◆ Aim of the exercise
Pull every line containing "czarny" from the entries.

◆ Material shown
++++++

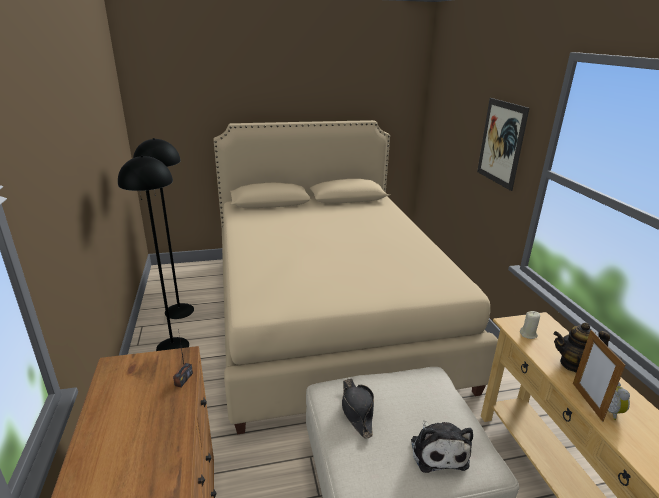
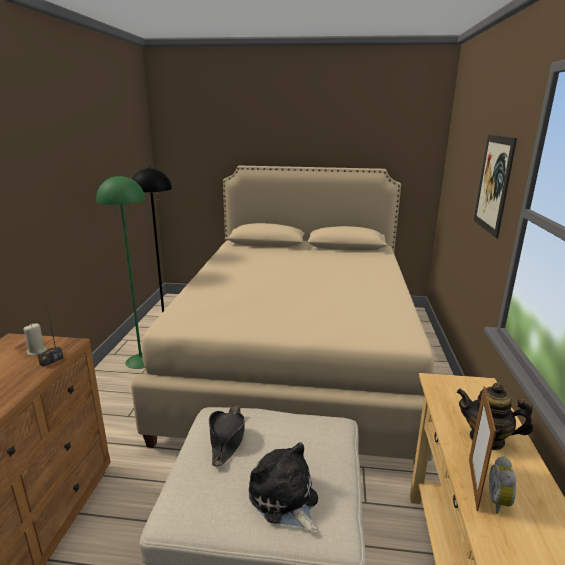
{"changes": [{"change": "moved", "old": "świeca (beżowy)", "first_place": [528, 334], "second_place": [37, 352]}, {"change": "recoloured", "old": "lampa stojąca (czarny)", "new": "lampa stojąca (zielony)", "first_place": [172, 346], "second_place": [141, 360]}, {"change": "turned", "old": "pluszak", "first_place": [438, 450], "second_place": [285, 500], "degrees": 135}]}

++++++

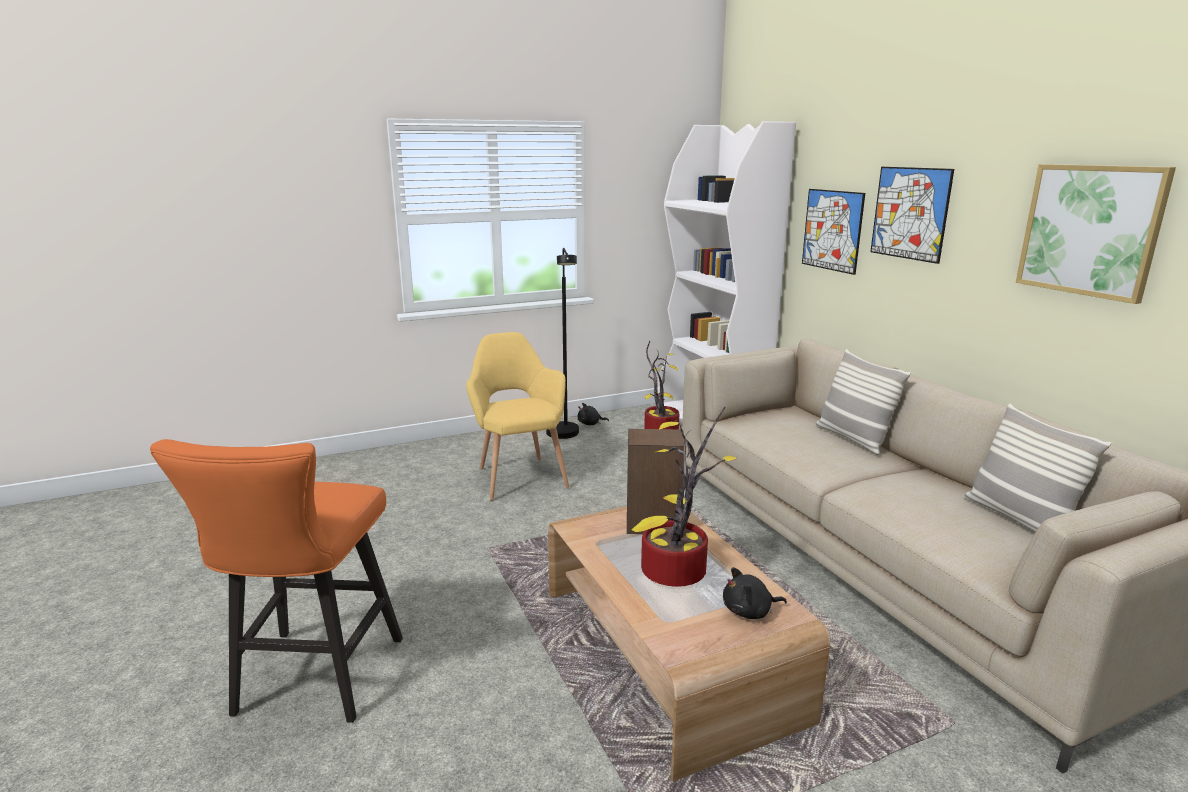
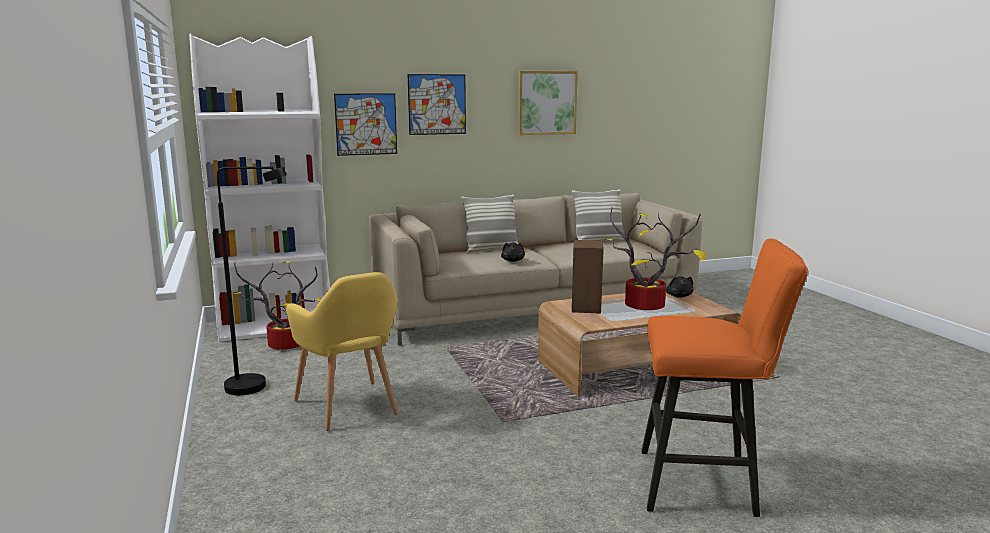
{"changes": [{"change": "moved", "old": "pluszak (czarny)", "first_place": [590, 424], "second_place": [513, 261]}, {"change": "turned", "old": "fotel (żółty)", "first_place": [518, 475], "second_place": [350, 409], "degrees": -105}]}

++++++

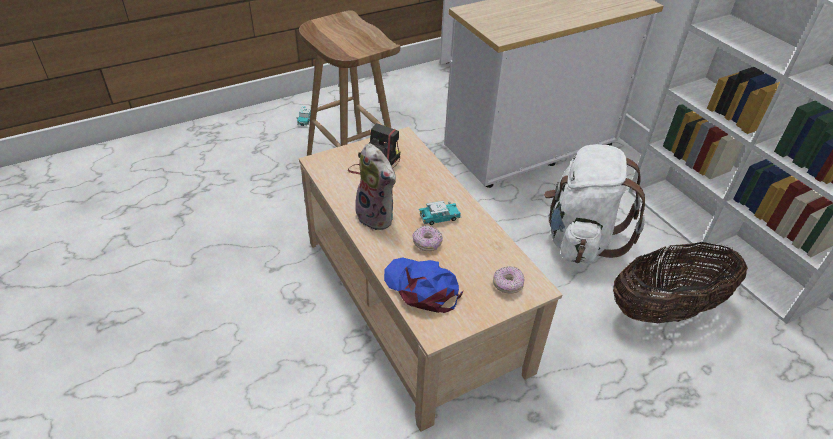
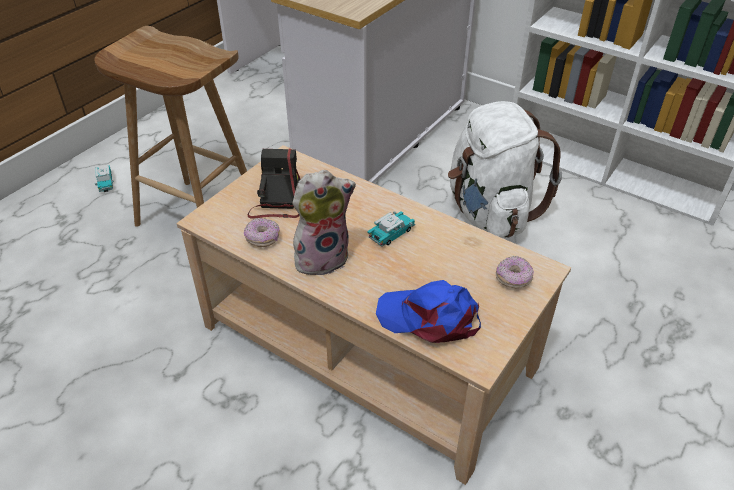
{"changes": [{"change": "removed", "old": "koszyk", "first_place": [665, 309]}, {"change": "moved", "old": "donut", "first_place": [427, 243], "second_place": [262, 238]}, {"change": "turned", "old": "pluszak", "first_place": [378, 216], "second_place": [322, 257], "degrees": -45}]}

++++++

◆ Finished exercise
{"changes": [{"change": "moved", "old": "świeca (beżowy)", "first_place": [528, 334], "second_place": [37, 352]}, {"change": "recoloured", "old": "lampa stojąca (czarny)", "new": "lampa stojąca (zielony)", "first_place": [172, 346], "second_place": [141, 360]}, {"change": "turned", "old": "pluszak", "first_place": [438, 450], "second_place": [285, 500], "degrees": 135}]}
{"changes": [{"change": "moved", "old": "pluszak (czarny)", "first_place": [590, 424], "second_place": [513, 261]}, {"change": "turned", "old": "fotel (żółty)", "first_place": [518, 475], "second_place": [350, 409], "degrees": -105}]}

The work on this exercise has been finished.